Monday, October 11, 2010

"But God" . . .

There was a biography written about my life many years ago. The opening words were rather bleak:

She was dead.

Ouch.  Not really how I thought this would start. Three words and the author has already sent chills down my spine.

Not because the author's words are hurtful, but because I know how true they are.

I was DEAD.

My eyes stopped on that one word and could not move past it.

DEAD.

When my mind was finally able to move on and read the next words, I realized that my condition actually can (and does get worse):

She was in sin.
Following the ways of the world.
Following the ways of the devil.
She was disobedient.
Gratifying her sinful desires.
Living in the lusts of her flesh.
She was led by those desires.
And she indulged in them.

Not only dead, but in spiritual BONDAGE to Satan, the ultimate enemy of God. (That makes me sick to my stomach.)

Dead and a slave to the devil, his ways and my sinful, disgusting lusts.

I read through that list and it breaks my heart.  How appalling.
Stephanie: an enemy of the living God.

And then the final description of the author's list.  It is if all of the other descriptors are just a warm-up to this final label:
She was an object of wrath.

I mourn over those words written about ME and my rebellious heart.
I am disgusted by it.  I hate it.  My story is about MY disobedience.  MY sin. MY deadness. MY slavery to evil.
MY impeding judgment and wrath by the One whom I have offended.

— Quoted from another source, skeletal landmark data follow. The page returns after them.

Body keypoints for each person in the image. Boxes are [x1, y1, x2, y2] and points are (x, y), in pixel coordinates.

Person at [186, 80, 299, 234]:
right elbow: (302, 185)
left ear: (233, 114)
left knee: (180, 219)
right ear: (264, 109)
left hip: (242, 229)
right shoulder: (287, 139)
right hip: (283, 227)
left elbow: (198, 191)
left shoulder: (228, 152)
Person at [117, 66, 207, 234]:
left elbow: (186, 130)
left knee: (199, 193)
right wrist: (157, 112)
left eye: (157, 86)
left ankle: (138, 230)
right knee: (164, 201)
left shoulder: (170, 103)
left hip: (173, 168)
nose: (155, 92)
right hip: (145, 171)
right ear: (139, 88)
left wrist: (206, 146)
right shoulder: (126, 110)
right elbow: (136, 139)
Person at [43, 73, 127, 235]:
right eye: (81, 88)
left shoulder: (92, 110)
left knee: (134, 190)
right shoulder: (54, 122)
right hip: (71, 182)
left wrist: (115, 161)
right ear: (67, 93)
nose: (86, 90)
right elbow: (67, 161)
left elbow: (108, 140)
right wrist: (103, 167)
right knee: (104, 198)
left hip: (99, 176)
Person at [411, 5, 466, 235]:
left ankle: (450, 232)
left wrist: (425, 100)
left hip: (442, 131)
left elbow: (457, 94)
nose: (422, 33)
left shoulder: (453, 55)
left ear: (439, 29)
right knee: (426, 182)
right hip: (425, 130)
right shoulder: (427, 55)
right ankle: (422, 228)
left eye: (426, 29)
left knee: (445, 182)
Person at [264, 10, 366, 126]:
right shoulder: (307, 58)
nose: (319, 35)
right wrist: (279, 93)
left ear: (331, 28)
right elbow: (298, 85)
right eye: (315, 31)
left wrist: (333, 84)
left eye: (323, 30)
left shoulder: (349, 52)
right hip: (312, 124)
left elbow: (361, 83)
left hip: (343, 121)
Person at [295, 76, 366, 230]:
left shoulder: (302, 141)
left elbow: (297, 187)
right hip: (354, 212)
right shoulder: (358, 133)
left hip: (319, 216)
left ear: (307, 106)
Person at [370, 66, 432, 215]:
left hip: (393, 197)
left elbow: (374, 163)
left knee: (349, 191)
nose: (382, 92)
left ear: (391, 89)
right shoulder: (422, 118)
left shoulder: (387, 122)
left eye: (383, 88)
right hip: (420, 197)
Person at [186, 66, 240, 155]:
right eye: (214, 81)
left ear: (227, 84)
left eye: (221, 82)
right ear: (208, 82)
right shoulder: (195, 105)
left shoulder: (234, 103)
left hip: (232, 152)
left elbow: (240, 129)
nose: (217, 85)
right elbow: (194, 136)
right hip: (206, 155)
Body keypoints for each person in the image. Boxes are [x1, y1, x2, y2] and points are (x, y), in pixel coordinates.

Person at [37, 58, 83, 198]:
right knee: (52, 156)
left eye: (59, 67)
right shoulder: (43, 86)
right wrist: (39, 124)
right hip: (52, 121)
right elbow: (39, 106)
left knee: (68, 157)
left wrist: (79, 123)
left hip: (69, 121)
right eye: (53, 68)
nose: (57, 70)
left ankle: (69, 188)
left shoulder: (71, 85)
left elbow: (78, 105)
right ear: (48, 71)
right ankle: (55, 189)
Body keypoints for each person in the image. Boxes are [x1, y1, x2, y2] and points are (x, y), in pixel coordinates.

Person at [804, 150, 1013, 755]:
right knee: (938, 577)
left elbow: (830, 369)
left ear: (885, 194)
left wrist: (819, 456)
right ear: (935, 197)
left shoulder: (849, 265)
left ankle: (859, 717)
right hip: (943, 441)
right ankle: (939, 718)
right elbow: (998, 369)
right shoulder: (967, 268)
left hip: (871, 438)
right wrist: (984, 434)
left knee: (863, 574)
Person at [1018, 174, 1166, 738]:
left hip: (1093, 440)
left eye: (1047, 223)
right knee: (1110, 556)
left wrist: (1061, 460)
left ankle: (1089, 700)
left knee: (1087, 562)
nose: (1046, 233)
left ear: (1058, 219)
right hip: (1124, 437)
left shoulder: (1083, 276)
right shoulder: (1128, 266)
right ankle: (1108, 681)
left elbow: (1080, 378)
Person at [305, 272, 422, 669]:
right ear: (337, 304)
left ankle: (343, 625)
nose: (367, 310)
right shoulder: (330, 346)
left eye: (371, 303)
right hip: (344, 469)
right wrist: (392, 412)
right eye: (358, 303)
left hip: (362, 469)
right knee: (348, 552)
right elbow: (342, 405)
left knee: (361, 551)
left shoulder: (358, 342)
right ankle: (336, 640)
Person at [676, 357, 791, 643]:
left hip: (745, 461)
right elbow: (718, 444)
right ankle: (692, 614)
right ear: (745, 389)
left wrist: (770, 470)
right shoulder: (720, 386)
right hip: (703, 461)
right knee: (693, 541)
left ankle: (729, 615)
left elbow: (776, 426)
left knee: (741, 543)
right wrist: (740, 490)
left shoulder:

And you know what? I read the words that tell me that I deserve God's ultimate punishment, and I agree.

Following the ways of the devil, living for my own sin and indulgences, an enemy of the living God: that deserves nothing short of the full wrath of God. I deserve God's anger, His punishment.

Anything less would be unjust.

And just as it seems this story's plot is too predictable, the author throws the biggest plot twist imaginable with two short words.

"But God,"

I don't deserve those two words of intervention; I deserve the wrath that I had coming, but thankfully I wasn't writing the story.

But God was.

Juxtaposed by the description of my sinfulness, is a written description of who God is (expressed through what He does):

But God, being rich in mercy, because of His great love with which He loved Stephanieeven when she was dead in our transgressions, made her alive together with Christ (by grace she has been saved).

The beautiful, undeserved, unearned intervention of a merciful God.

Has anything more beautiful ever been written? 

The story does not sugarcoat anything.  It is clear: I am AWFUL to my core. Completely depraved.

And how does God respond?

He ransoms me to Himself. Buys me with His Son's atoning blood. He saves me from the wrath that I rightly earned.

I deserved wrath.  I was given grace.

That--in and of itself--is so much more than I can comprehend.

The story continues.

But God . . . did more still:

HE raises Stephanie up with His Son- whom He so loves.

HE seats her WITH HIM in the heavenly realms.

HE shows her the riches of His grace that cannot be compared with anything else.

The author collectively calls these actions that were shown to me "a gift".  Now, this writer was the bomb--I'm not arguing that--but his word-choice seems so inadequate here. (But then again, how do you accurately describe something so powerful and incomprehensible?)

I am moved by those powerful words every time I read them.  They grip me and for days after I cannot shake them out of my thoughts. I was dead; He raised me. I was a slave to sin and the devil and now I'm a servant of Christ. I was an object of wrath; He saved me and made me an object of grace.

My story, like all others, began as one of sin and death . . .
but God transformed it into something inconceivable.

And for that, I am eternally gratefully.


And you were dead in your trespasses and sins, in which you formerly walked according to the course of this world, according to the prince of the power of the air, of the spirit that is now working in the sons of disobedience. Among them we too all formerly lived in the lusts of our flesh, indulging the desires of the flesh and of the mind, and were by nature children of wrath, even as the rest. But God, being rich in mercy, because of His great love with which He loved us, even when we were dead in our transgressions, made us alive together with Christ (by grace you have been saved), and raised us up with Him, and seated us with Him in the heavenly places in Christ Jesus, so that in the ages to come He might show the surpassing riches of His grace in kindness toward us in Christ Jesus. For by grace you have been saved through faith; and that not of yourselves, it is the gift of God; not as a result of works, so that no one may boast.